━━ Texto fornecido

Entremez

A pergunta do Anjo

TEXTO Ronaldo Correia de Brito

05 de Outubro de 2021

Leda Alves no Cinema São Luiz, no lançamento do filme 'Lua nova do penar' (2016)

Leda Alves no Cinema São Luiz, no lançamento do filme 'Lua nova do penar' (2016)

Foto Jan Ribeiro/Secult PE-Fundarpe

Suponho que a mesa de Leda Alves ficava ao lado do birô de César Leal. Não lembro se José Carlos Targino, poeta da Geração 65, tinha mesa em alguma sala, nem sei qual era o cargo do sociólogo Sebastião Vila Nova. Muitos trabalhavam ou circulavam pelo Departamento de Extensão Cultural (DEC) da Universidade Federal de Pernambuco, dirigido por Ariano Suassuna, no Recife, na década de 1970. 

Era comum avistar-se Francisco Brennand e sua esposa Deborah, Gilvan Samico, Aluísio Braga, Janice Japiassu, Marcus Accioly, Maximiano Campos, pintores, escultores, cordelistas, compositores, escritores, todos querendo conversar e saber novidades. Hermilo Borba Filho, que morreu com apenas 58 anos, vivia doente, mas era citado e lembrado por suas encenações no Teatro Popular do Nordeste e pela extensa produção como ficcionista. 

Ângelo Monteiro, poeta e aluno de filosofia, companheiro na Casa do Estudante, foi quem me introduziu nesse mundo. Depois se tornaria funcionário do DEC e, mais adiante, professor de Estética, a disciplina do seu mestre. Ângelo contou-me que ele e Ariano se dirigiam à Reitoria, no tempo em que o campus ainda era coberto de árvores, arbustos e capim, quando pisou e matou uma cobra. Ariano ordenou que se ajoelhasse e consagrou-o Cavaleiro das Serpentes. 

Naqueles anos, as pessoas buscavam camuflagens à repressão militar do Golpe de 1964. Ariano lia trechos do Romance d’A Pedra do Reino para um público deslumbrado e grato. Brincalhão e sedutor no papel de palhaço de circo e Quixote, distribuía títulos de nobreza entre os amigos. Ângelo Monteiro tornou-se Imperador das Ilhas Magas (ilhas bem magras, pois o poeta vivia na mais completa penúria), Marquês de Maribranca e Príncipe de Marilenda. 

Leda Alves, esposa de Hermilo, de formação brechtiana e atenta ao caráter popular da arte e ao realismo, divertia-se com as loucuras, perversões e delírios. A ditadura estendia o braço pesado e sombrio sobre todos nós, éramos vigiados por um departamento de investigação e informação, que funcionava na própria Reitoria. Há nomes que prefiro não lembrar nem dizer, pessoas medíocres que nos amedrontavam com seus podres poderes. Todas esquecidas hoje, mas precisariam ser desempoeiradas e expostas, pela semelhança com o tempo de sombras que novamente atravessamos.

━━━━

Dê continuidade ao texto sobre Leda Alves e o DEC a partir da última frase apresentada. Os dados que vêm a seguir formam um material independente do texto sobre Leda Alves e o DEC.

━━ Trecho dos dados

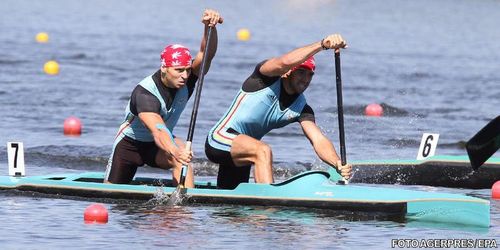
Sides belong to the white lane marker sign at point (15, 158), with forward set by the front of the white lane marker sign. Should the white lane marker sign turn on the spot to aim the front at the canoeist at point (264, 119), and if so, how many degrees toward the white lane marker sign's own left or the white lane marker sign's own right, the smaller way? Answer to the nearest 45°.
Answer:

━━━━

## Resposta esperada
Foi Leda quem me apresentou aos atores do TPN, Lúcia Neuenschwander, Lúcio Lombardi, Maurício Carvalheira, Germano Haiut, Carlos Reis e outros que emprestaram suas vozes para o filme Lua Cambará, um longa-metragem na bitola super-8 que realizei com Assis Lima, Horácio Carelli Mendes e vários malucos, nos anos de 1975, 76 e 77. Convidei Leda para dar voz à protagonista, mas ela não aceitou pela proximidade da morte de Hermilo. Dublar era um trabalho cansativo, demorado, e os artistas não recebiam pagamento. Quanta generosidade! 

O filme fortaleceu meus vínculos com Leda e Ariano e nos aproximou de Davi Arrigucci Jr. e Antonio Cândido. A trilha foi composta por Antonio Madureira, o aclamado compositor armorial. Ficamos amigos e depois parceiros do Baile do Menino Deus, Bandeira de São João, Arlequim de Carnaval e O pavão misterioso. Antonio Nóbrega entrou em várias dessas parcerias.

Leda escancarava as portas aos brinquedos populares de Recife, Olinda e Zona da Mata. Rainha e mãe dos brincantes, tinha a mesma garra e empenho de Hermilo em defesa da Cultura Popular. 

No aniversário em que Mestre Salustiano brincou doze horas com o seu cavalo marinho, adoeceu pelo esforço e precisou implantar um marca-passo cardíaco, eu estava presente. Leda foi homenageada. Quando trabalhava na empresa de publicidade Grupo Nove, recorríamos a ela, pedindo patrocínio. Em oito anos como secretária de Cultura do Recife, o espetáculo Baile do Menino Deus, do Marco Zero, teve nela uma grande defensora e incentivadora. Nos anos em que ocupei a presidência do Centro Apolo Hermilo, Leda era conselheira. 

Mas há um fato marcante e definitivo em nossa amizade de 50 anos. O espetáculo que inaugurou o novo teatro Hermilo Borba Filho se chamava Auto das portas do céu. Criado em parceria com Assis Lima e Everardo Norões, foi dirigido por mim e Elisa Toledo Todd. O maestro José Renato Accioly assinava a direção musical. Pareceu-me a mais bela realização de minha vida. Concebido para um público de apenas cem pessoas por apresentação, quatro dias na semana, ficamos pouco mais de cinco meses em cartaz e viajamos algumas vezes. A montagem ocupou-nos sete meses com ensaios e preparação do elenco.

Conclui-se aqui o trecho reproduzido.